MELLER: Yo trabajo desde hace muchos años para Banco Galicia, y me parece que como empresa, a nivel Argentina y Latinoamérica, hace muchos años que viene trabajando en generar una cultura que permita hoy estar mucho mejor preparados y adaptados, dado que pone en el centro a la gente y sobre eso puede romper silos y barreras. Hoy tenés gente de esa empresa trabajando en otras empresas, ganando en empleabilidad y no teniendo gente ociosa desmotivándose. Hay empresas donde las personas, en forma voluntaria, están disponibilizándose para cumplir otro tipo de función y, por lo tanto, aumentar su empleabilidad en lugares que para el negocio y para la organización son mucho más necesarios en este momento. Eso creo que es un aprendizaje y una gimnasia impresionante porque vuelve al concepto de convertirnos, como colaboradores, en jugadores de toda la cancha.

 

¿Cómo creés que va a ser la actitud de los líderes si podemos retomar en algún momento una actividad laboral ‘normal’ y qué recomendás?

MELLER: Yo estoy deseoso de que esta crisis nos sirva a todos para aprender, pero no necesariamente una crisis nos fortalece, no necesariamente de una crisis aprendemos. Eso va a depender mucho de los líderes y de las organizaciones, en qué medida esto pueden capitalizarlo de forma de fortalecerse y no volver a viejos hábitos y viejas prácticas de gestión.

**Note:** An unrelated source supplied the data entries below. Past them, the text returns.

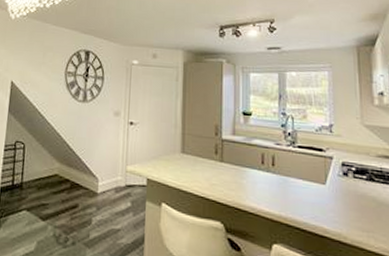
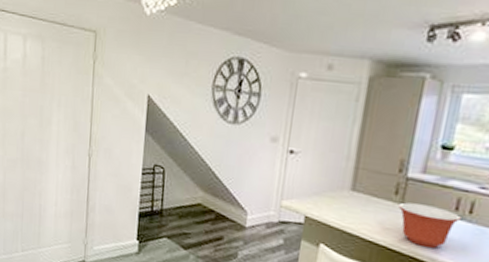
mixing bowl: none [220,160,267,198] -> present [399,202,461,248]

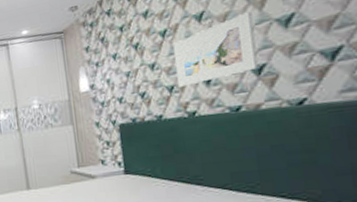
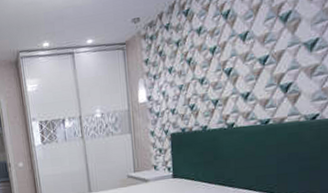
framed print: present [172,11,258,87] -> none [220,34,286,101]

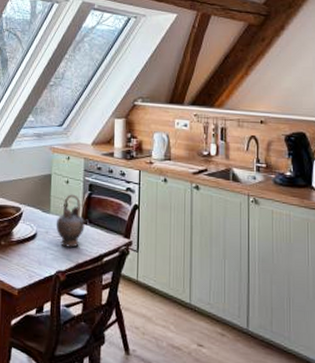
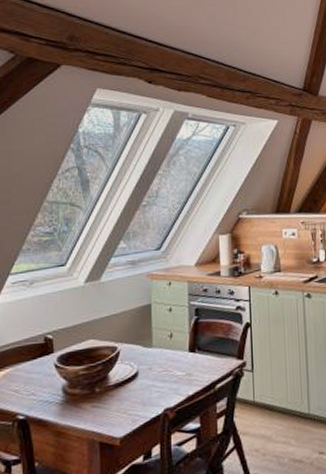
teapot: present [56,194,89,248] -> none [160,322,197,381]

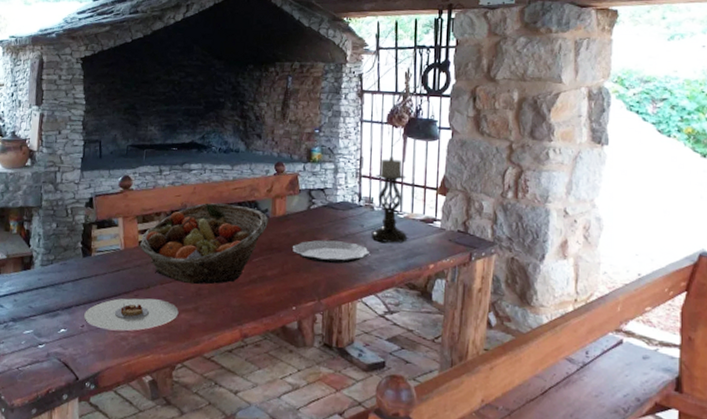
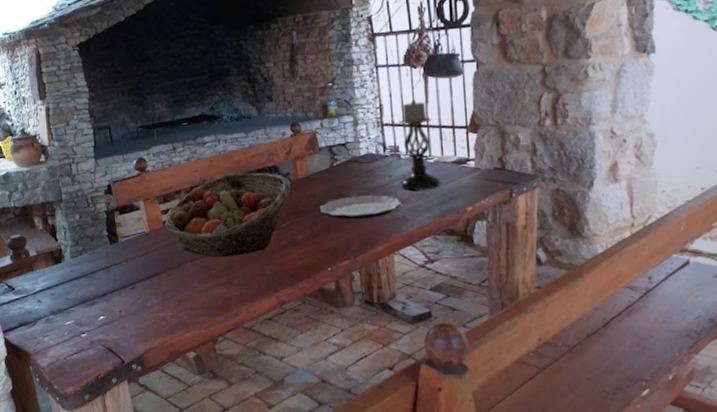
plate: present [84,298,179,331] -> none [120,277,213,312]

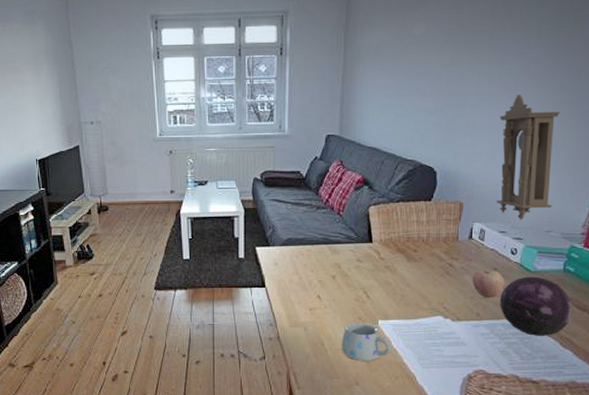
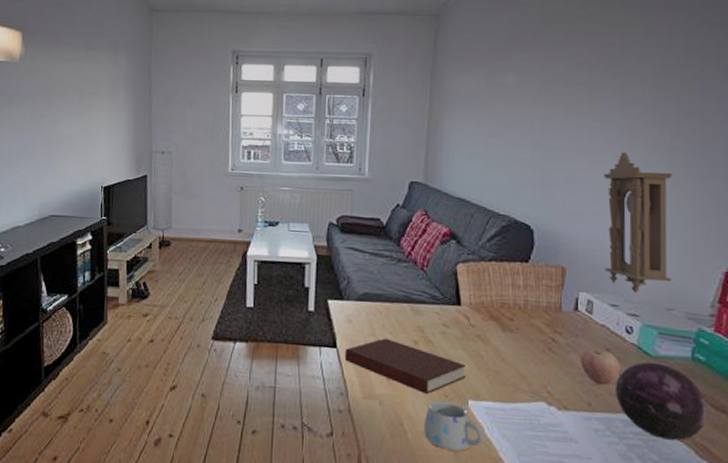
notebook: none [272,276,377,318] -> present [344,338,466,394]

De todas formas, esto marca una tendencia que es muy previa al COVID-19 y que se va a ir prolongando porque es una tendencia natural, que va hacia la colaboración, que va hacia la conectividad, hacia el trabajo en forma mucho más sistémica, horizontal, en donde el aspecto humano, que hasta hace algún tiempo atrás era visto como una amenaza, éramos un recurso, un ‘recurso humano’, pase a tener una entidad como persona y como ser humano, con toda la potencialidad que eso tiene para las personas y para el trabajo en sí. Creo que se va a ir a modelos de liderazgo mucho más descentralizado, más orientado a ejercer ese rol desde la influencia, desde el conocimiento, en donde las etiquetas van a ir perdiendo vigor.

 

Qué hacen las Organizaciones que innovan.

  • Entienden que las personas y la calidad de los vínculos que ellas generan entre si son la base de su crecimiento.
  • Conciben la innovación No como el resultado de aportes individuales (las neuronas)  sino como la instalación de capacidades colectivas (cooperación, confianza, apertura, horizontalidad y disenso como mecanismo para buscar soluciones superadoras).
  • Dan lugar a la creación y el aprendizaje.
  • Desarrollan espacios para la exploración y la sinergia, clave para adaptarse a las nuevas realidades.
  • Crean entornos donde sea posible mostrar las emociones. Así quiebran el mito acerca de las emociones como estorbo y amenaza.
  • Para ellas la tensión entre el logro de los resultados y bienestar de las personas no existe. No la ven como un juego suma cero donde para que una gane la otra tiene que perder. Tienen una claridad absoluta sobre la prioridad que tiene la salud física y psicológica de las personas.
  • En ellas, la gente construye relaciones de confianza que les permiten tomar decisiones en forma más ágil. La gente se siente habilitada e incentivada a decir lo que piensa y lo que siente. Vale estar en desacuerdo, inclusive con el jefe.
  • Viven en Beta. diseñan, prueban, reflexionan y  ajustan, generando así un círculo virtuoso y permanente.
  • No ponen atención directa sólo en el resultado porque entendieron que los hace miopes. El foco para lograr resultados esta puesto en los procesos y en el aprendizaje permanente.